Algérie : Vers le classement du couscous et du raï à l’Unesco

Algérie – L’Algérie a déposé deux éléments de son patrimoine immatériel, soit le couscous et le raï, pour espérer décrocher une inscription sur la liste représentative de l’Unesco de 2020.

En effet, dans le cadre de la quinzième session du Comité intergouvernemental pour la sauvegarde du patrimoine culturel immatériel. Les dossiers de classement du couscous ainsi que du raï seront les grands présents des candidatures déposées par l’Algérie. Et ce, auprès du comité d’évaluation de l’Unesco. Cette démarche est mise en place dans le but de figurer sur la liste représentative du patrimoine culturel immatériel de l’humanité de 2020. Les dossiers sus-cités ont été déposés au nom de l’Algérie ainsi que d’autres pays du Maghreb pour le couscous.

Ce dernier est un plat maghrébin emblématique qui est constitué de semoule de blé dur. Il a été déposé en mars 2019 auprès du comité d’évaluation de l’Unesco par quatre (04) pays maghrébins. Soit l’Algérie, la Tunisie, la Mauritanie et le Maroc. On continue avec le raï, c’est un genre musical typiquement algérien et plus précisément oranais. Son dossier de classement a été déposé pour sa part par l’Algérie uniquement en 2016. C’est en tout cas ce qu’a rapporté le quotidien francophone Liberté.

Il est important de noter que les candidatures en question en plus de quarante-deux (42) autres supplémentaires seront examinés du 14 au 19 décembre prochain. Le comité se fera exclusivement en ligne pour cette édition, et ce, pour des raisons sanitaires évidentes. L’évènement sera retransmis en ligne dans sa langue originale.
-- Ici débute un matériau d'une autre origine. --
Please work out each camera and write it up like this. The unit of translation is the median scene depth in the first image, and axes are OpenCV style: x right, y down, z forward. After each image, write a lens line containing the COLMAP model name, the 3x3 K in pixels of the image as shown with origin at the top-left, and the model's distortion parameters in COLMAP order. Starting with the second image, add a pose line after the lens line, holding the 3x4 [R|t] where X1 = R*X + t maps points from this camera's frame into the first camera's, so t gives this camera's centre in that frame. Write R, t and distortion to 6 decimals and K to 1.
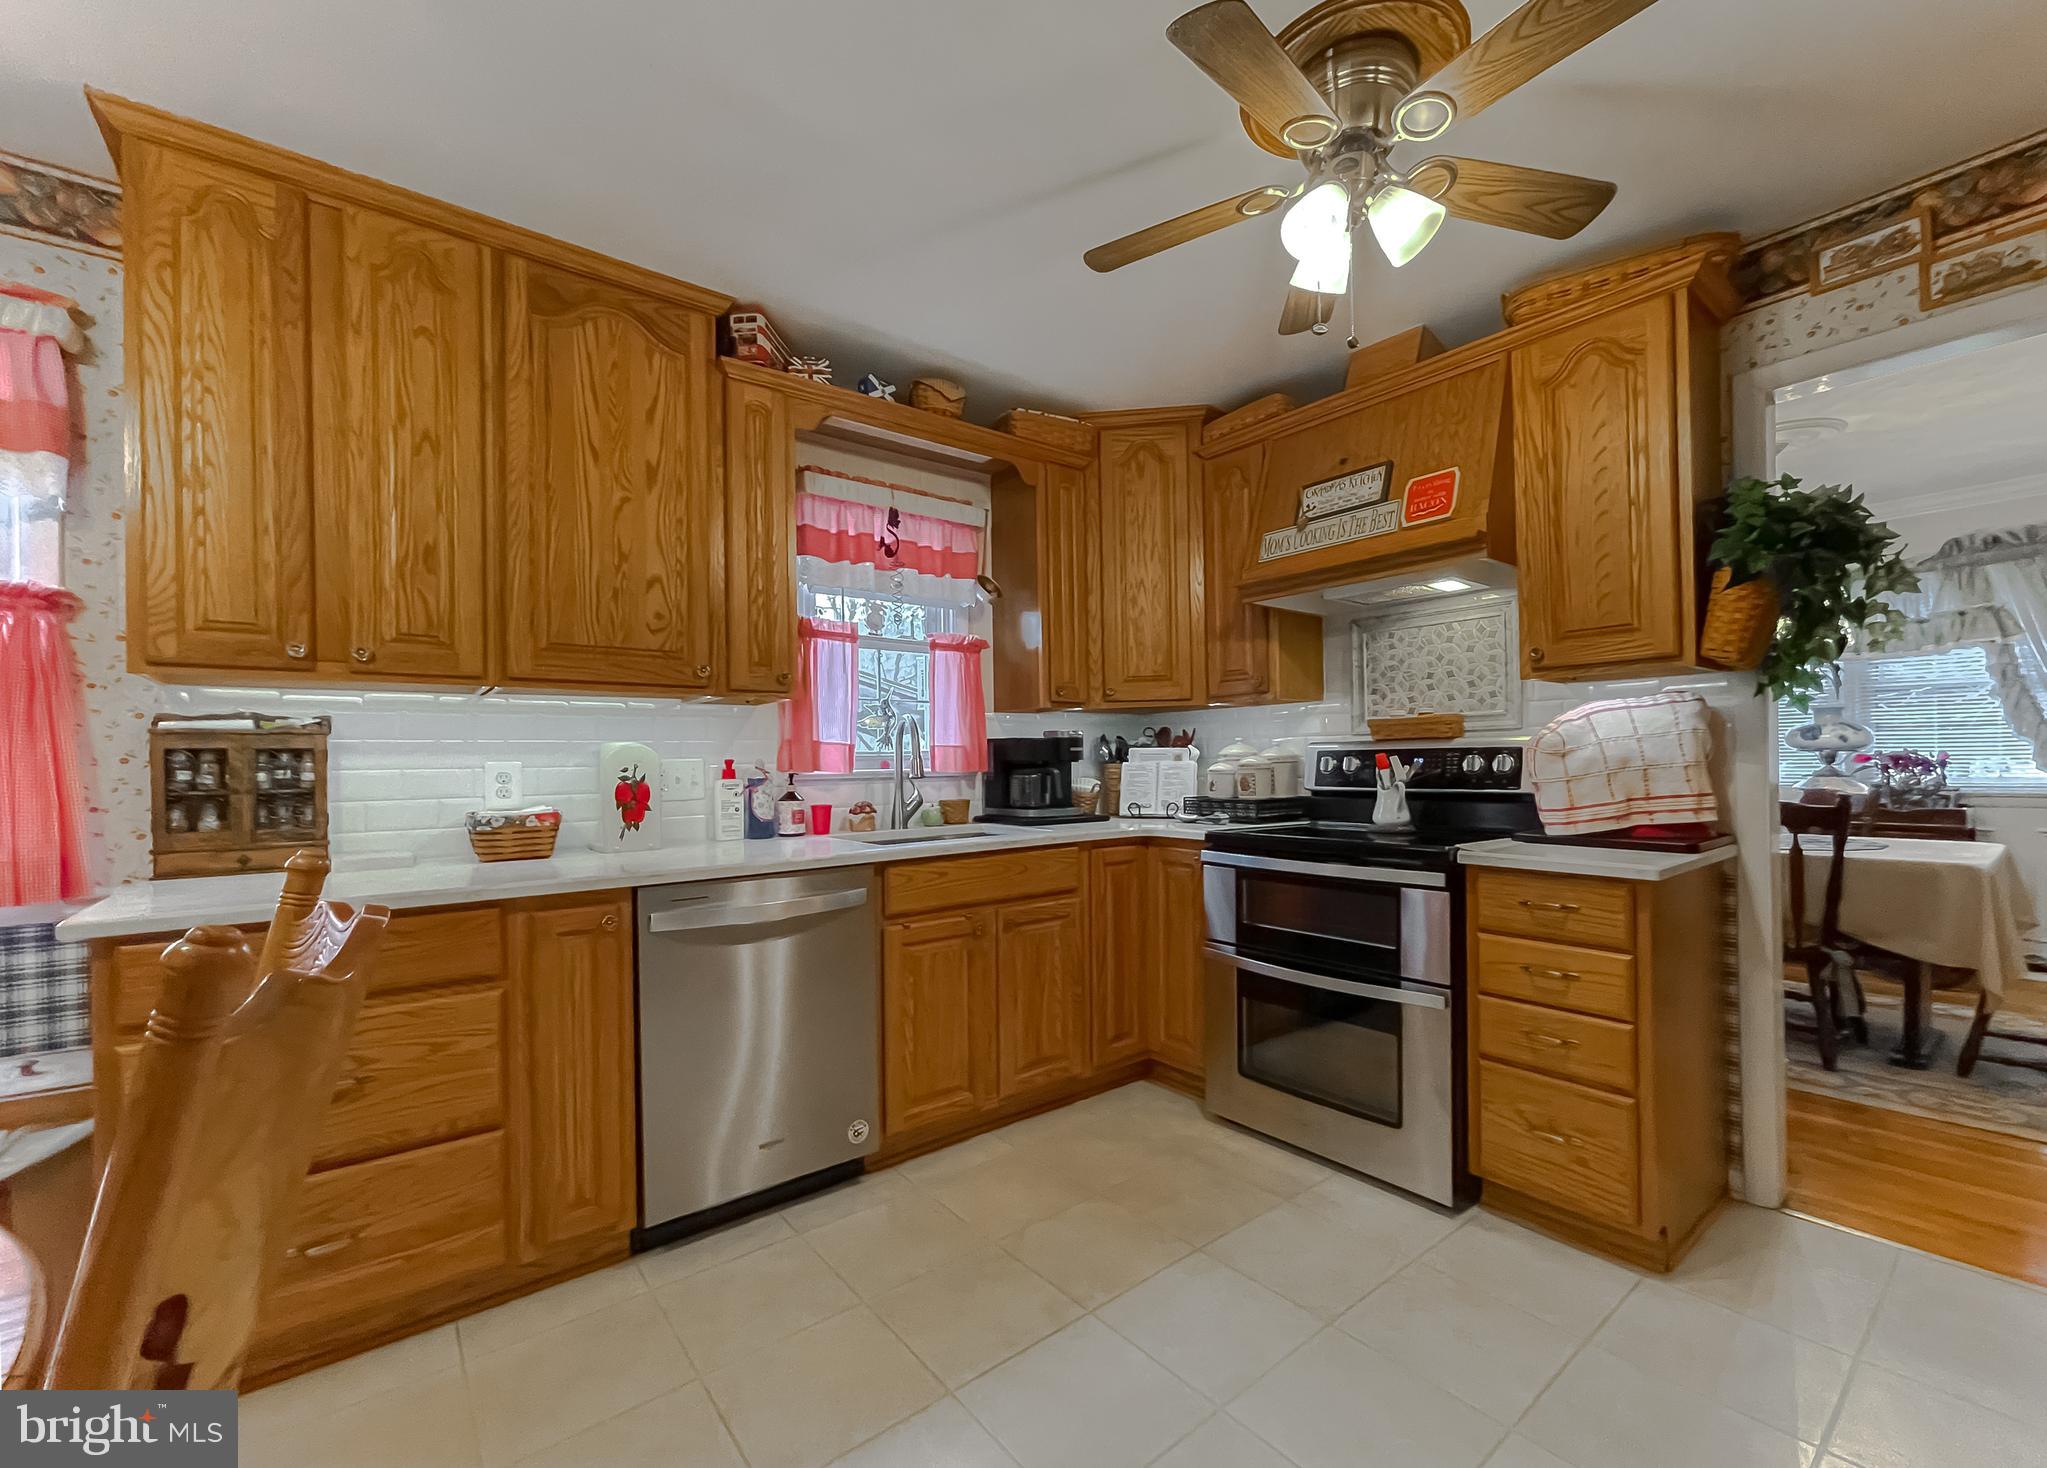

En plus d’une traduction simultanée en anglais et en français sur le site web de l’Unesco, rapporte le quotidien francophone.

L’Algérie compte déjà cinq éléments de son patrimoine immatériel sur la liste représentative de l’Unesco

En effet, en plus d’une éventuelle sélection du couscous et du raï sur la liste représentative du patrimoine culturel immatériel de l’humanité de 2020. L’Algérie a le mérite et l’honneur de posséder cinq (05) éléments de son patrimoine immatériel qui figure déjà sur la liste représentative de l’Unesco. On citera notamment  l’Ahellil du Gourara, le costume nuptial de Tlemcen, l’Imzad. En plus du Rakb d’Ouled Sidi Cheikh et le Sbuaâ, une célébration du Mawlid ennabaoui à Timimoun.

On ajoutera également que l’Unesco avait inscrit en 2018 sur liste du patrimoine immatériel qui nécessitait une sauvegarde urgente, les savoir-faire des mesureurs d’eau des foggaras. C’est ce qui s’apparente à un système d’irrigation. Pour rester dans le même contexte, les foggaras sont originaires des communautés ksouriennes du Touat et du Tidikelt. En outre, le représentant de l’Algérie lors de cet événement sera M. Slimane Hachi, directeur du Centre national de recherches préhistoriques, anthropologiques et historiques (Cnrpah) et le chercheur en anthropologie.